I am facing a strange issue here, Our production setup consists of  One Author Instance and One dispatcher and two publishers 1 and 2.

Each AEM instance running on AWS  x3 large  servers individually. 

But still with  those high performance machines also AEM instances are taking 4 hours to restart.

Our Production Servers are running from last 6 months. have arounf 10GB  crx-repository folder size.

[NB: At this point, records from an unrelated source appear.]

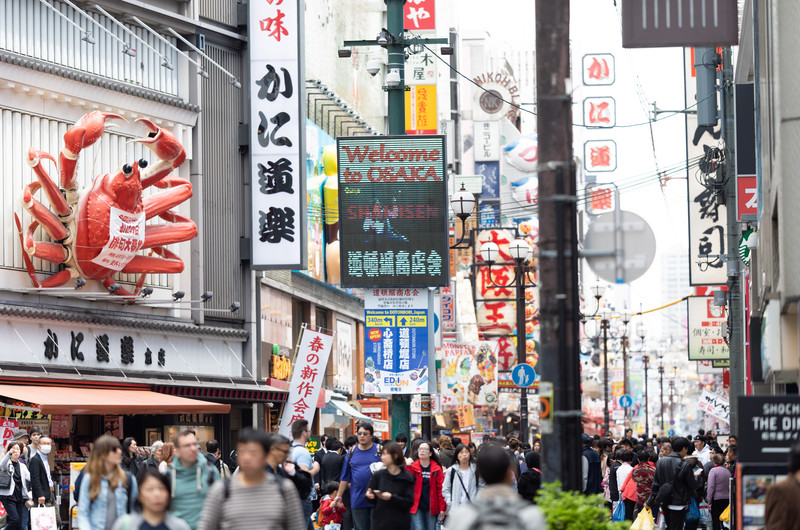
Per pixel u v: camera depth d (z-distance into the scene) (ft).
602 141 337.93
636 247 41.88
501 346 260.62
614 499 103.14
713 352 172.24
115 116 119.14
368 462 75.87
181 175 138.82
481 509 32.53
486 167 364.58
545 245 43.39
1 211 112.68
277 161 141.49
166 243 126.00
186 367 136.87
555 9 43.45
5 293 112.57
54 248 114.83
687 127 149.38
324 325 193.26
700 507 99.50
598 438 121.19
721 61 133.08
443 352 197.67
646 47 60.90
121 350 126.31
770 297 62.54
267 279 155.22
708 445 137.49
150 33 135.33
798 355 61.46
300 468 70.59
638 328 328.90
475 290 223.51
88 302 122.93
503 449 37.29
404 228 111.34
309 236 176.96
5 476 88.58
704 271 150.61
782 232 60.18
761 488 48.93
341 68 201.87
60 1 120.98
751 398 49.21
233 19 145.59
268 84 141.49
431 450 73.82
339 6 201.87
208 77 134.00
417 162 111.34
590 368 377.09
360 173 111.75
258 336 149.18
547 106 43.45
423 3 230.07
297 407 124.77
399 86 110.42
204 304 139.95
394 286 111.24
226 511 41.11
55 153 119.96
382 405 205.36
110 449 52.26
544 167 43.45
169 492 42.96
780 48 60.64
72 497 85.15
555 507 42.11
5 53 111.45
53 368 115.14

Around 4GB content.

 

Some of the analysis which we had observed with the debugging is , that AEM instance restart process  gets more  for a java process around the below mentioned java API.

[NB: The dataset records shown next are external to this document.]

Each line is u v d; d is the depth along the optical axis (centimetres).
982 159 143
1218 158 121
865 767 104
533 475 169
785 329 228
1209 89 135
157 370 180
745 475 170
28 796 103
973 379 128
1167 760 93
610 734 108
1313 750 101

we went to the system profiler @ http://<Publisher1>/system/console/profiler and ran quite a few traces.  The Author instance starts OK (within a couple of minutes) and then loops around these three packages:

org.apache.jackrabbit.oak.plugins.segment

org.eclipse.jetty.io.nio

org.eclipse.jetty.server.nio

 

We have 13066lines of:

30.03.2015 09:41:05.157 *WARN* [FelixStartLevel] org.apache.jackrabbit.oak.plugins.segment.file.TarReader Invalid entry checksum at offset 0 in tar file /opt/aem/crx-quickstart/repository/segmentstore/data00204a.tar, skipping...

(the bits in red change with each message.  These run for 25 seconds so that can’t be the direct cause of the delay.

We also have 129lines of the format:

30.03.2015 09:41:31.885 *WARN* [FelixStartLevel] org.apache.jackrabbit.oak.plugins.segment.file.TarReader Invalid graph metadata in tar file /opt/aem/crx-quickstart/repository/segmentstore/data00203b.tar

Is there any cleanup jobs we need to perform on our Production Publisher instances? Is something gets loaded over time in AEM instance, which we need to cleanup periodically?

Any help in this regard is really helpfull.

Thanks

This post is no longer active and is closed to new replies. Need help? Start a new post to ask your question.
Best answer by Runal_Trivedi

then I would suggest take the repository backup and re-index the repository, I am not 100% sure but it might fix your TAR related issues, follow the article to re-index your Repo - http://www.wemblog.com/2011/12/how-to-rebuild-index-in-cq5-wem.html

- Runal

10 replies

sudheeras
October 16, 2015

It seems you have corrupted content (TAR files) in the repository due to some reason. The errors you have mentioned gives the clue that "data00204a.tar" and "data00203b.tar"  are not properly readable.

joerghoh
Adobe Employee
Adobe Employee
October 16, 2015

I agree to @ShamHC and @bsloki: Please raise a daycare ticket and provide the relevant data like:

  • log files
  • the config zip from the OSGI console
  • Version number plus hotfixes/servicepacks applied.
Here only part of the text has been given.